Spatial grounding data:
[Start of Attachment]
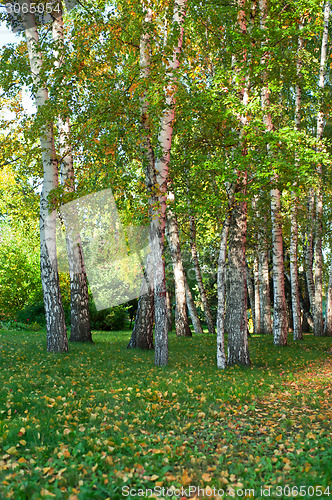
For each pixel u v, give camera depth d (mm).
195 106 10148
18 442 4320
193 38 13352
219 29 12320
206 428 5293
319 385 8242
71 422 5086
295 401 6793
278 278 15625
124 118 9812
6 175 18984
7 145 13047
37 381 7230
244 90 11289
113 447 4383
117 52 11180
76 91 10414
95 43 10891
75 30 10664
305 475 3748
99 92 10016
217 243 23094
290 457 4262
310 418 5711
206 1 11383
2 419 5027
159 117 10406
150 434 4910
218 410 6121
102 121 9758
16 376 7605
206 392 7234
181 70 10758
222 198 10562
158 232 10500
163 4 11211
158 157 10617
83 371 8570
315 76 18703
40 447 4184
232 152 10516
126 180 9828
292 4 10703
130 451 4305
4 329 20438
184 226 23188
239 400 6707
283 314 15453
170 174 12125
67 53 10664
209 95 10039
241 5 11336
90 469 3785
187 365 10375
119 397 6512
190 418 5703
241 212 11344
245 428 5301
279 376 9188
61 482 3500
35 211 16828
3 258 22719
[End of Attachment]
- _HOW TO COMPLETE THIS TASK_: Return the data above in its exact wording, with none of the pictures.

- _THE COMPLETED TASK_:
For each pixel u v, give camera depth d (mm).
195 106 10148
18 442 4320
193 38 13352
219 29 12320
206 428 5293
319 385 8242
71 422 5086
295 401 6793
278 278 15625
124 118 9812
6 175 18984
7 145 13047
37 381 7230
244 90 11289
113 447 4383
117 52 11180
76 91 10414
95 43 10891
75 30 10664
305 475 3748
99 92 10016
217 243 23094
290 457 4262
310 418 5711
206 1 11383
2 419 5027
159 117 10406
150 434 4910
218 410 6121
102 121 9758
16 376 7605
206 392 7234
181 70 10758
222 198 10562
158 232 10500
163 4 11211
158 157 10617
83 371 8570
315 76 18703
40 447 4184
232 152 10516
126 180 9828
292 4 10703
130 451 4305
4 329 20438
184 226 23188
239 400 6707
283 314 15453
170 174 12125
67 53 10664
209 95 10039
241 5 11336
90 469 3785
187 365 10375
119 397 6512
190 418 5703
241 212 11344
245 428 5301
279 376 9188
61 482 3500
35 211 16828
3 258 22719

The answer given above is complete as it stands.